In the years before Tyre Nichols’ death, the Memphis Police Department lowered hiring standards in order to increase recruiting amid staffing shortages and increasing violent crime.
Law enforcement veterans believe the presence of unqualified officers and the lack of experienced supervisors in specialized units could have contributed to the fatal beating of Nichols on January 7.
“They would allow just pretty much anybody to be a police officer because they just want these numbers,” Alvin Davis, a former lieutenant and recruiter with the department, told the Associated Press. “They’re not ready for it.”
Memphis Police Director Cerelyn Davis admitted that the situation was dire in a press conference following the release of the body camera footage of Nichols’ beating. Davis said the department was struggling to find qualified recruits and retain officers — especially supervisors.
According to department data, more than 1,350 officers resigned or retired over the past decade, more than 300 in the last two years alone. To solve the problem, the MPD turned to offering financial incentives and lowering hiring requirements — like many departments across the country.
According to Davis, the department offered hiring bonuses of $15,000 along with $10,000 relocation allowances, while removing the prerequisite to have either college credits, military service or previous police work.
Ronal Serpas, former police superintendent in New Orleans and former chief of the Washington State Patrol and the Nashville Police Department, said lowering hiring standards comes with significant risk.
“If you lower standards, you can predict that you’re going to have problems because we’re recruiting from the human race. There’s such a small number of people who want to do this and an infinitesimally smaller number of people we actually want doing this,” Serpas said.
Davis added that many recruits would ask about the minimum time they would have to serve on the department in order to keep the bonus money.
“I asked them what made you want to be the police and they’ll be honest — they’ll tell you it’s strictly about the money,” Davis said. “It’s not a career for them like it was to us. It’s just a job.”
One recruiter said the department has moved away from recruiting at college campuses and other law enforcement agencies. Instead, many applicants came from Dunkin’ Donuts and McDonald’s restaurants. In one case, a stripper with an arrest record submitted an application. She didn’t get the job, but it showcased the type of person interested in the position.
“Anyone can get this job. You could have any type of experience and be the police,” said a former recruiter who asked to be anonymous. “There were red flags. But we’re so far down the pyramid nobody really hears the little person.”
Specialized units, like the SCORPION high-crime strike force that was involved in Nichols’ arrest (and is now disbanded), are more often being composed of inexperienced officers.
According to Davis, some of the officers who transferred back to patrol do not even know how to write a traffic ticket.
“They don’t know a felony from a misdemeanor,” Davis said. “They don’t even know right from wrong yet.”
MPD is also investigating why a supervisor failed to show up to the scene of Nichols’ arrest after a Taser or pepper spray was used, despite a department policy requiring it.
“If that had happened, somebody could have been there to intercept what happened,” Davis said after the incident.

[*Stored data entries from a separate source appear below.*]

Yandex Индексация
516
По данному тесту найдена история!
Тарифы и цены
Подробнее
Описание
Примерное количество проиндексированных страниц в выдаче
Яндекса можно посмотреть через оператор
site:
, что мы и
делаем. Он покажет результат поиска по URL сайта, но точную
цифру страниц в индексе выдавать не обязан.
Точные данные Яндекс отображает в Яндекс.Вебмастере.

The director said that the problem lies in the culture of the department, not the policy.
“Culture eats policy for lunch in police departments. If you don’t have the checks and balances you will have problems.”

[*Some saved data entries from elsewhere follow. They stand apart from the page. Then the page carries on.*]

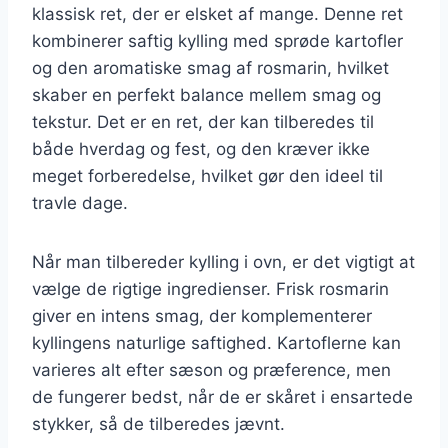
klassisk ret, der er elsket af mange. Denne ret
kombinerer saftig kylling med sprøde kartofler
og den aromatiske smag af rosmarin, hvilket
skaber en perfekt balance mellem smag og
tekstur. Det er en ret, der kan tilberedes til
både hverdag og fest, og den kræver ikke
meget forberedelse, hvilket gør den ideel til
travle dage.
Når man tilbereder kylling i ovn, er det vigtigt at
vælge de rigtige ingredienser. Frisk rosmarin
giver en intens smag, der komplementerer
kyllingens naturlige saftighed. Kartoflerne kan
varieres alt efter sæson og præference, men
de fungerer bedst, når de er skåret i ensartede
stykker, så de tilberedes jævnt.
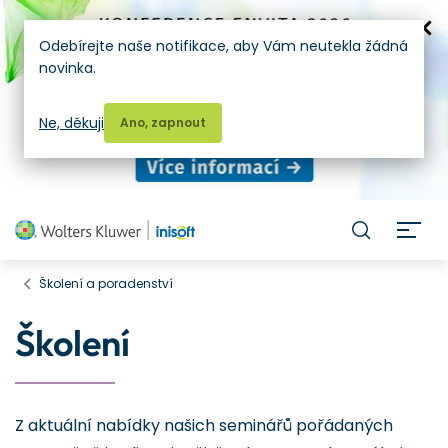
Odebírejte naše notifikace, aby Vám neutekla žádná
novinka.
Ne, děkuji
Ano, zapnout
H
Školení a poradenství
Školení
Z aktuální nabídky našich seminářů pořádaných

To solve the imbalance of experienced officers to fresh recruits, Davis said she is looking for an outside vendor to fill 125 supervisor roles. Currently, the ratio of supervisors to officers in the department is 1:10. The change would bring that statistic to 1:8. The ideal ratio in a department, according to Davis, is 1:7.
“While those 125 don’t satisfy the ratio, this is a start. It’s not just the officer that has to be held accountable. It’s everybody in the chain up to the chief of police,” Davis said.
Michael Williams, former head of the Memphis Police Association union, was baffled that there was such a lack of supervision in the SCORPION unit.
“Why would you have an elite task force that you know is designed for aggressive policing and you don’t cover your bases? They may have to shoot someone. They may have to kick someone’s door down. They may have to physically restrain someone,” Williams said. “You should have experienced people around to restrain them and keep them from going down a dark path.”